Every time a row is inserted, MySQL checks whether the value violates a Foreign Key constraint or a Unique Index. When you’re importing pre-validated data, these checks are pure waste.

SET foreign_key_checks = 0;
SET unique_checks = 0;
SET autocommit = 0;

Once the import is done, remember to re-enable them and run COMMIT.

2. Disable Indexes (For MyISAM Tables or Empty Tables Only)

For MyISAM tables, you can use ALTER TABLE table_name DISABLE KEYS;. For InnoDB, the best approach is to sort your CSV file by Primary Key order before importing. This lets MySQL write data sequentially to disk, avoiding constant random I/O (disk thrashing).

3. Increase Buffer Sizes

Before running LOAD DATA, bump up the memory buffers to give MySQL more room to work with large datasets:

SET GLOBAL innodb_buffer_pool_size = 4G; -- Adjust based on your available RAM
SET GLOBAL innodb_log_file_size = 1G;
SET GLOBAL innodb_flush_log_at_trx_commit = 2;

Note: innodb_flush_log_at_trx_commit = 2 skips flushing the log to disk after every transaction, which gives a noticeable speed boost. The trade-off is that if the server loses power mid-import, you might lose a few seconds’ worth of data at the end — a completely acceptable risk for a one-time batch import.

Handling Common Errors

The three errors I hit most often when running this command — along with quick fixes:

Wrong date format error: MySQL is strict about expecting YYYY-MM-DD. If your CSV uses DD/MM/YYYY, use a temporary variable to convert it:

LOAD DATA INFILE 'data.csv'
INTO TABLE orders
FIELDS TERMINATED BY ','
(id, @temp_date, amount)
SET order_date = STR_TO_DATE(@temp_date, '%d/%m/%Y');

Data too long error: Usually caused by mismatched line endings — files created on Windows brought over to Linux almost always trigger this. Double-check \r\n versus \n.
Lost connection error: The file is too large and the connection times out. Split it into chunks of around 1–2GB each, or increase wait_timeout and max_allowed_packet in your MySQL configuration.

Conclusion

Back to the story from the beginning: after applying LOAD DATA INFILE combined with disabling foreign key checks and sorting the file by Primary Key, those 50 million rows finished loading in under 45 minutes. That saved over 20 hours compared to the original INSERT script, and my manager had the numbers ready in time for the meeting.
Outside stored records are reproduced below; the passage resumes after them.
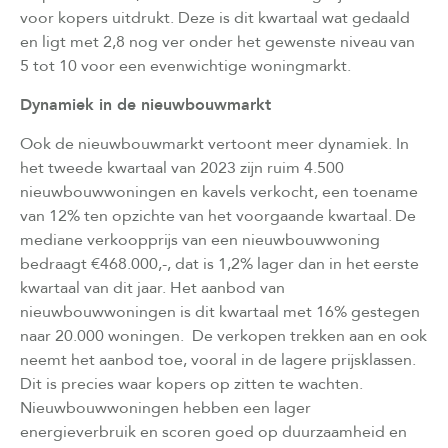
voor kopers uitdrukt. Deze is dit kwartaal wat gedaald
en ligt met 2,8 nog ver onder het gewenste niveau van
5 tot 10 voor een evenwichtige woningmarkt.
Dynamiek in de nieuwbouwmarkt
Ook de nieuwbouwmarkt vertoont meer dynamiek. In
het tweede kwartaal van 2023 zijn ruim 4.500
nieuwbouwwoningen en kavels verkocht, een toename
van 12% ten opzichte van het voorgaande kwartaal. De
mediane verkoopprijs van een nieuwbouwwoning
bedraagt €468.000,-, dat is 1,2% lager dan in het eerste
kwartaal van dit jaar. Het aanbod van
nieuwbouwwoningen is dit kwartaal met 16% gestegen
naar 20.000 woningen.
De verkopen trekken aan en ook
neemt het aanbod toe, vooral in de lagere prijsklassen.
Dit is precies waar kopers op zitten te wachten.
Nieuwbouwwoningen hebben een lager
energieverbruik en scoren goed op duurzaamheid en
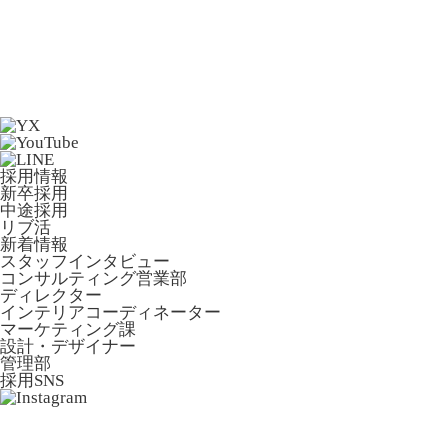
採用情報
新卒採用
中途採用
リブ活
新着情報
スタッフインタビュー
コンサルティング営業部
ディレクター
インテリアコーディネーター
マーケティング課
設計・デザイナー
管理部
採用SNS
Before throwing 10 million rows at it, always test with 1,000 rows first — verify your TERMINATED BY characters and column mapping are correct before running the full load. And backing up beforehand goes without saying: 10 minutes to back up beats a full day of recovery every time. The last thing you want is to finish loading 10 million rows only to discover the columns are misaligned — cleaning that up is a nightmare.